Впоследствии он потерпел притеснений и польских жандармов-пілсудчиків. Паноту гонористу ненавидел. И детям отец передал свою ненависть и отвращение к любого насилия и зла, а также чувство национального достоинства, самоуважения и гордости за трудолюбивый, хоть и униженным, чел. Как и все трудящиеся земляки-галичане, радостно приветствовал приход советских воинов в золотом Сентябре 1939 года. Односельчане доверили ему быть первым председателем стопчатівського колхоза.
Сын вспоминает, что отец с трудом никогда не имел пристанища, умел красиво и убедительно говорить. Недаром в одном из «Сонетов подольской осени» поэт обращается к отцу :
Всю жизнь я буду дорастать
К мудрости твоей и доброты,
До высоты твоего тяжелого труда.
Дай до песен мне слова найти...
(«Отец»)
С детства парень полюбил колыбель, художественное слово. "Кобзарь" Шевченко, « Тарас Бульба » Гоголя, произведения Франка распахнули перед ним двери в мир поэзии, человеческой благости и достоинства. Со сцены сельского клуба пастушок декламировал гневные стихи Шевченко, и впечатлительному мальчишке казалось, что от его «сердца отвлекалось пломенями слово кобзаря».
В среде трудолюбивого и честного народа черпал художественный талант и творческое вдохновение Д. Павлычко: «Там взял я песню в сердце из человеческих сердец». Да и была еще наука у Василия Стефаника, Марка Черемшины, Леся Мартовича, Ярослава Галана, была и любовь к народной песне, к произведений самобытных мастеров - ковроделов, резчиков, гончаров, вышивальщиц из Косово
(Коломыи, Космача. А еще же ходили между людьми легенды о Олексу Довбуша - бессмертного витязя, предводителя повстанцев. Дух свободолюбия витал над краем. Прогрессивные круги галицкой интеллигенции, как из чистого источника, брали все лучшее из художественных и духовных достижений славянства и мира.
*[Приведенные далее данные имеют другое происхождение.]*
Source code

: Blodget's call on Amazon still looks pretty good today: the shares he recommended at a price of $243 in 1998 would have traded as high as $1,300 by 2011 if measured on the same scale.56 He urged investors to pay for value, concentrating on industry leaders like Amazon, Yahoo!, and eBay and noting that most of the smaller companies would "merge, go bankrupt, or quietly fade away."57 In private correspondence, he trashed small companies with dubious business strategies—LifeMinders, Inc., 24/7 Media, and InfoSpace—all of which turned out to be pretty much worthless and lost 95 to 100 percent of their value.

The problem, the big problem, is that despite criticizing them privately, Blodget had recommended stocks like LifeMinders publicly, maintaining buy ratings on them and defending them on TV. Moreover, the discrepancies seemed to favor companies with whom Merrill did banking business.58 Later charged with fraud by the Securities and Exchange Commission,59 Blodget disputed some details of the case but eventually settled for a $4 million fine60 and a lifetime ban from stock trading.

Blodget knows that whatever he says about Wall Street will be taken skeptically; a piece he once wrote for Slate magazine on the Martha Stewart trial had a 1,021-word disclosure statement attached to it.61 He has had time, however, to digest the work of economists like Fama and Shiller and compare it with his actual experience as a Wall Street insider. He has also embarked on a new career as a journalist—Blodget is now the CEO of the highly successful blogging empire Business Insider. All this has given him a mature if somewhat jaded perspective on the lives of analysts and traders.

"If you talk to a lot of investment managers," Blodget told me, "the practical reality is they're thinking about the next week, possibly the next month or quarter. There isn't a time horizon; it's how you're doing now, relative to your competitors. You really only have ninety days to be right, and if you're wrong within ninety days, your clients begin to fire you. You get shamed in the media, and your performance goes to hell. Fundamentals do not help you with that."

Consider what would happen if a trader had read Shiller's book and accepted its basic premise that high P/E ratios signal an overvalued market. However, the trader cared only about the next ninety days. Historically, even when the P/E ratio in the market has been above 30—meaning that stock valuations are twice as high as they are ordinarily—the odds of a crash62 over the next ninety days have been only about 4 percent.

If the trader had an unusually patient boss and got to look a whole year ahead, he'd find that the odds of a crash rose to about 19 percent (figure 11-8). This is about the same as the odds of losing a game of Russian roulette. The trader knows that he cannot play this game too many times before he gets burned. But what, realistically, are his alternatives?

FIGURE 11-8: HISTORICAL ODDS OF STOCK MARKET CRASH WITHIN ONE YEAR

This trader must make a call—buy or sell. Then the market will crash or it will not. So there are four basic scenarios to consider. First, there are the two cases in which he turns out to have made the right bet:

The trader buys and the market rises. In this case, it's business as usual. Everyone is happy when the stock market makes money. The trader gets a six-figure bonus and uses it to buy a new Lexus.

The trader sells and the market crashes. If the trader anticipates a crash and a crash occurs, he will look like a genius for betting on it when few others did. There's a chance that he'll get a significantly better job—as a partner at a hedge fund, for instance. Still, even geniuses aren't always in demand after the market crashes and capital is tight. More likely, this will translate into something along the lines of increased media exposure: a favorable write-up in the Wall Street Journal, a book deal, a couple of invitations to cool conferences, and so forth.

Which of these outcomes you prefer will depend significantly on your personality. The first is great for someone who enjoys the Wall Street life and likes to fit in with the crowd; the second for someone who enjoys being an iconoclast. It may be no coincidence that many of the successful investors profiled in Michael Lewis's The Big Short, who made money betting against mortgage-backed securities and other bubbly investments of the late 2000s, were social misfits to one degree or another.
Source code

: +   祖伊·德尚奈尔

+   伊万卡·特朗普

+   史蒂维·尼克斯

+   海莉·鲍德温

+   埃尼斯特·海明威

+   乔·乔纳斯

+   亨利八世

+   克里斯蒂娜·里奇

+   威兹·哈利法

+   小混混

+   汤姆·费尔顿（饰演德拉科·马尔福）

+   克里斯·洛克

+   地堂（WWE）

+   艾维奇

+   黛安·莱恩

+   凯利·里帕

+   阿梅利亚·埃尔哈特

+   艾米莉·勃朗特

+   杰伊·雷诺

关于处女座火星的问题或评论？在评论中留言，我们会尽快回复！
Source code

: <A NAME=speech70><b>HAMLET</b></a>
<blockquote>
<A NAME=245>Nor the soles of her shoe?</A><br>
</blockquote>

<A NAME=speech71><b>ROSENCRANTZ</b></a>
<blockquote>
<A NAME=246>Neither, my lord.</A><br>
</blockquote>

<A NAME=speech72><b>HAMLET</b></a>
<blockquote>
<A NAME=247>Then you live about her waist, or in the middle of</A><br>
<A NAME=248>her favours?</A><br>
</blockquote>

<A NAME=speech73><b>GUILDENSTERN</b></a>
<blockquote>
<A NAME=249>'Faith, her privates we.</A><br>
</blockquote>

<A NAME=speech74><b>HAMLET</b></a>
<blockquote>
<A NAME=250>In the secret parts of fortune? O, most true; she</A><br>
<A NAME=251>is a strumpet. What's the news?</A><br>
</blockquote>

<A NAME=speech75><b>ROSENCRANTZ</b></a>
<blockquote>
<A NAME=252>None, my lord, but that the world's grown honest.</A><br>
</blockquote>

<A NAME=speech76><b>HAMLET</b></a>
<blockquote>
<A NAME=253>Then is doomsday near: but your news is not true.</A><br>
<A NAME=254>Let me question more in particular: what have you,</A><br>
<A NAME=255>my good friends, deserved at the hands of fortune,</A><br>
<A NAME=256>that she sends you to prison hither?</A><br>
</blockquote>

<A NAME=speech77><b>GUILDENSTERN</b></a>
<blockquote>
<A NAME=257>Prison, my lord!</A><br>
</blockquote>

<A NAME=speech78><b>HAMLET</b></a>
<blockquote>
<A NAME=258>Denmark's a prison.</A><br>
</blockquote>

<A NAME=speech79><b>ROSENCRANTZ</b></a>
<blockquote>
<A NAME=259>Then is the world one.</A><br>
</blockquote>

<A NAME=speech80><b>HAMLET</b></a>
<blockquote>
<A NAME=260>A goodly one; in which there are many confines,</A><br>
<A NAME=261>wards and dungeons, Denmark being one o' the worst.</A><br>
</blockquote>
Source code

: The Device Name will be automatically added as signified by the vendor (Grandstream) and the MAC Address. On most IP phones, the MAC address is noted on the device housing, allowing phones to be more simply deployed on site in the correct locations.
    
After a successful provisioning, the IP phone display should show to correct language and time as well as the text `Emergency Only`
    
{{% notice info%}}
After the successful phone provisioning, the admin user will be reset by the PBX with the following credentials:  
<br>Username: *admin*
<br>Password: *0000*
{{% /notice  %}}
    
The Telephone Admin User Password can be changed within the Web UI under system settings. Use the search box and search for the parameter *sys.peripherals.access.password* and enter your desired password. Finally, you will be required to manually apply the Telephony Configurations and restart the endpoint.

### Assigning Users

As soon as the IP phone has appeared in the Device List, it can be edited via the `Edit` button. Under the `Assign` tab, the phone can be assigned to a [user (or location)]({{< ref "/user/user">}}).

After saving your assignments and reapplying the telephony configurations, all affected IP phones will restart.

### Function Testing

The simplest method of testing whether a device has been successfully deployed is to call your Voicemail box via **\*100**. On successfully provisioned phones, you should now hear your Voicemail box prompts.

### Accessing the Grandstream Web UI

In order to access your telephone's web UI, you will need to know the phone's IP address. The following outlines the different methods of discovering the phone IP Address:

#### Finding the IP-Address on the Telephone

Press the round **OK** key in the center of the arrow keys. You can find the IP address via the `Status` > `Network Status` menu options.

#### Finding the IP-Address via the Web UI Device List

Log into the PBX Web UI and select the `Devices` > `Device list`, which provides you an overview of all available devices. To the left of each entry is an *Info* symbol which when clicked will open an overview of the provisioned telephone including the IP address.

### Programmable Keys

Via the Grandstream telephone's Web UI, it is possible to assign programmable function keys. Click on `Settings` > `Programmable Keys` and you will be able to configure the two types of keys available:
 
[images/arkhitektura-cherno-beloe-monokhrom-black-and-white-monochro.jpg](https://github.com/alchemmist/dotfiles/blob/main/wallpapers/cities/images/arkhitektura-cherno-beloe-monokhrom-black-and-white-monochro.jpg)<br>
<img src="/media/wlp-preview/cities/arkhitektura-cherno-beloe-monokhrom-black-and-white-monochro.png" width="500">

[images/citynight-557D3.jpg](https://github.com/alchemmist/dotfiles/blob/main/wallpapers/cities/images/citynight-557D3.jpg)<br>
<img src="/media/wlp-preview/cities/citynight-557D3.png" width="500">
С особым вниманием и любовью они воспринимали творческие достижения художников
Советского Союза.
Сыну крестьянина, украинцу, выпало претерпеть унижения и пренебрежения в польской школе, где он малым учился, откуда приносил синяки «от тех образованных палачей», - шовинистически настроенной учительницы, униатского духовенства.
Но
подул с Востока ветерок свободы,
Пришли братья из-за Збруча... -
с радостью вспоминает поэт в стихотворении «Я сын простого лесоруба».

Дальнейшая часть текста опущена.